_Your goal_
Repeat the rows below word for word, keeping every line in its original order.

_Record extracts_
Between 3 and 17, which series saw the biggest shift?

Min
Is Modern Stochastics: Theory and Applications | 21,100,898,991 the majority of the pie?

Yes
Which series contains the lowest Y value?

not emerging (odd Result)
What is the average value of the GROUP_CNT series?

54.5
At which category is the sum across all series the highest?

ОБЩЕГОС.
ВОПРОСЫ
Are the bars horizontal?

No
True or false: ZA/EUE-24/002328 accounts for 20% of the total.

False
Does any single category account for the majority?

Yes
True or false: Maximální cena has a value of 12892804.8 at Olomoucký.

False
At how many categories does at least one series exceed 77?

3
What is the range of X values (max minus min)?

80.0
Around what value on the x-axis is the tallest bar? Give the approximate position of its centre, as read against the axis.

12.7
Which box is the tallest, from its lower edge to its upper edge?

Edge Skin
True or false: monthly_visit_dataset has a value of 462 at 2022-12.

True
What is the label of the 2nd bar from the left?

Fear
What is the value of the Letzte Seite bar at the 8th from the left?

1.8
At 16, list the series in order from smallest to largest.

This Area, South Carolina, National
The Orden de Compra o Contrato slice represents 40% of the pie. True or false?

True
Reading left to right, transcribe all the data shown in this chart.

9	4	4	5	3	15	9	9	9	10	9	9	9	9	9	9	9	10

_Your response_
Between 3 and 17, which series saw the biggest shift?

Min
Is Modern Stochastics: Theory and Applications | 21,100,898,991 the majority of the pie?

Yes
Which series contains the lowest Y value?

not emerging (odd Result)
What is the average value of the GROUP_CNT series?

54.5
At which category is the sum across all series the highest?

ОБЩЕГОС.
ВОПРОСЫ
Are the bars horizontal?

No
True or false: ZA/EUE-24/002328 accounts for 20% of the total.

False
Does any single category account for the majority?

Yes
True or false: Maximální cena has a value of 12892804.8 at Olomoucký.

False
At how many categories does at least one series exceed 77?

3
What is the range of X values (max minus min)?

80.0
Around what value on the x-axis is the tallest bar? Give the approximate position of its centre, as read against the axis.

12.7
Which box is the tallest, from its lower edge to its upper edge?

Edge Skin
True or false: monthly_visit_dataset has a value of 462 at 2022-12.

True
What is the label of the 2nd bar from the left?

Fear
What is the value of the Letzte Seite bar at the 8th from the left?

1.8
At 16, list the series in order from smallest to largest.

This Area, South Carolina, National
The Orden de Compra o Contrato slice represents 40% of the pie. True or false?

True
Reading left to right, transcribe all the data shown in this chart.

9	4	4	5	3	15	9	9	9	10	9	9	9	9	9	9	9	10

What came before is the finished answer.